■ **WHAT TO PRODUCE**: A word-for-word transcription of every record is needed.

-------- AVAILABLE DATA --------

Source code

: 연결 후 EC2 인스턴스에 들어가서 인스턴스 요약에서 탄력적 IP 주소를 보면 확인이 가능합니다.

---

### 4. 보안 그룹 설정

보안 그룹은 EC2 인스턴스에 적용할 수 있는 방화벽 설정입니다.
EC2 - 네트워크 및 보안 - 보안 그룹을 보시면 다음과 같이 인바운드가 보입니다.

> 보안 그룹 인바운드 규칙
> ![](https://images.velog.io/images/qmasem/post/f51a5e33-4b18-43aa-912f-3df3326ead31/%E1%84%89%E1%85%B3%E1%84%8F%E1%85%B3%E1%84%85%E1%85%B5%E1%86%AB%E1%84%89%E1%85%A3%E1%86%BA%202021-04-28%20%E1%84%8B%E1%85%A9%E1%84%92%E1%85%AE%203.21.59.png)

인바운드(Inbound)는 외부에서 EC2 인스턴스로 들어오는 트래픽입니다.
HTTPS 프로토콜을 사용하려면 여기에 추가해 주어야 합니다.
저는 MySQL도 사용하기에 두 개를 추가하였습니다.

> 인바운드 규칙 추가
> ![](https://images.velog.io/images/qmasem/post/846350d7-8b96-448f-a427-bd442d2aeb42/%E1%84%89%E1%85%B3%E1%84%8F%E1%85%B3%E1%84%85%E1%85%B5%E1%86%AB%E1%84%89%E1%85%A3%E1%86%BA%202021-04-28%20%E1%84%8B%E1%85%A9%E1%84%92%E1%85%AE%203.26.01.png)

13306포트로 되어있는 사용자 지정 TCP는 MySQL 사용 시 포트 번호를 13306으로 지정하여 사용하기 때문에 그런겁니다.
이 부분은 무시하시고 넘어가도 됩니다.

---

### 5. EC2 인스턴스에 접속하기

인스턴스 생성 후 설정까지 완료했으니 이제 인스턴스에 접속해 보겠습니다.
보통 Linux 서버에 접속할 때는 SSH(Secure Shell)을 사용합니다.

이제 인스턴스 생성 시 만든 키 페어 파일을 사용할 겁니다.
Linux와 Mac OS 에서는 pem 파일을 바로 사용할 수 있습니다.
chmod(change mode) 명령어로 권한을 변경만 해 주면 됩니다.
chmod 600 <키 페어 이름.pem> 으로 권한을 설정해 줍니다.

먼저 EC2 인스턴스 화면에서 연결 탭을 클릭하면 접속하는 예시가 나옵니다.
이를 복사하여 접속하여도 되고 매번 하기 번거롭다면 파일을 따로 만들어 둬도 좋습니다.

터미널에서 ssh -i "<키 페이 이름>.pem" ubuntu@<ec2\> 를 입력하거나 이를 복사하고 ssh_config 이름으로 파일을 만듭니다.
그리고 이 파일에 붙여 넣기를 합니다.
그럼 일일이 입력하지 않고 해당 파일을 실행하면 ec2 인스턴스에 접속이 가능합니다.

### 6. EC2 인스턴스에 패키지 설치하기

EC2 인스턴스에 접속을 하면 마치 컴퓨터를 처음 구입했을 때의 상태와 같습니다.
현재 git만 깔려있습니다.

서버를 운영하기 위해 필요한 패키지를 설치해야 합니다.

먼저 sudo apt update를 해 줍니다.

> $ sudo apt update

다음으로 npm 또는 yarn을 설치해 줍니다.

--------

■ **EXERCISE RESPONSE**:
Source code

: 연결 후 EC2 인스턴스에 들어가서 인스턴스 요약에서 탄력적 IP 주소를 보면 확인이 가능합니다.

---

### 4. 보안 그룹 설정

보안 그룹은 EC2 인스턴스에 적용할 수 있는 방화벽 설정입니다.
EC2 - 네트워크 및 보안 - 보안 그룹을 보시면 다음과 같이 인바운드가 보입니다.

> 보안 그룹 인바운드 규칙
> ![](https://images.velog.io/images/qmasem/post/f51a5e33-4b18-43aa-912f-3df3326ead31/%E1%84%89%E1%85%B3%E1%84%8F%E1%85%B3%E1%84%85%E1%85%B5%E1%86%AB%E1%84%89%E1%85%A3%E1%86%BA%202021-04-28%20%E1%84%8B%E1%85%A9%E1%84%92%E1%85%AE%203.21.59.png)

인바운드(Inbound)는 외부에서 EC2 인스턴스로 들어오는 트래픽입니다.
HTTPS 프로토콜을 사용하려면 여기에 추가해 주어야 합니다.
저는 MySQL도 사용하기에 두 개를 추가하였습니다.

> 인바운드 규칙 추가
> ![](https://images.velog.io/images/qmasem/post/846350d7-8b96-448f-a427-bd442d2aeb42/%E1%84%89%E1%85%B3%E1%84%8F%E1%85%B3%E1%84%85%E1%85%B5%E1%86%AB%E1%84%89%E1%85%A3%E1%86%BA%202021-04-28%20%E1%84%8B%E1%85%A9%E1%84%92%E1%85%AE%203.26.01.png)

13306포트로 되어있는 사용자 지정 TCP는 MySQL 사용 시 포트 번호를 13306으로 지정하여 사용하기 때문에 그런겁니다.
이 부분은 무시하시고 넘어가도 됩니다.

---

### 5. EC2 인스턴스에 접속하기

인스턴스 생성 후 설정까지 완료했으니 이제 인스턴스에 접속해 보겠습니다.
보통 Linux 서버에 접속할 때는 SSH(Secure Shell)을 사용합니다.

이제 인스턴스 생성 시 만든 키 페어 파일을 사용할 겁니다.
Linux와 Mac OS 에서는 pem 파일을 바로 사용할 수 있습니다.
chmod(change mode) 명령어로 권한을 변경만 해 주면 됩니다.
chmod 600 <키 페어 이름.pem> 으로 권한을 설정해 줍니다.

먼저 EC2 인스턴스 화면에서 연결 탭을 클릭하면 접속하는 예시가 나옵니다.
이를 복사하여 접속하여도 되고 매번 하기 번거롭다면 파일을 따로 만들어 둬도 좋습니다.

터미널에서 ssh -i "<키 페이 이름>.pem" ubuntu@<ec2\> 를 입력하거나 이를 복사하고 ssh_config 이름으로 파일을 만듭니다.
그리고 이 파일에 붙여 넣기를 합니다.
그럼 일일이 입력하지 않고 해당 파일을 실행하면 ec2 인스턴스에 접속이 가능합니다.

### 6. EC2 인스턴스에 패키지 설치하기

EC2 인스턴스에 접속을 하면 마치 컴퓨터를 처음 구입했을 때의 상태와 같습니다.
현재 git만 깔려있습니다.

서버를 운영하기 위해 필요한 패키지를 설치해야 합니다.

먼저 sudo apt update를 해 줍니다.

> $ sudo apt update

다음으로 npm 또는 yarn을 설치해 줍니다.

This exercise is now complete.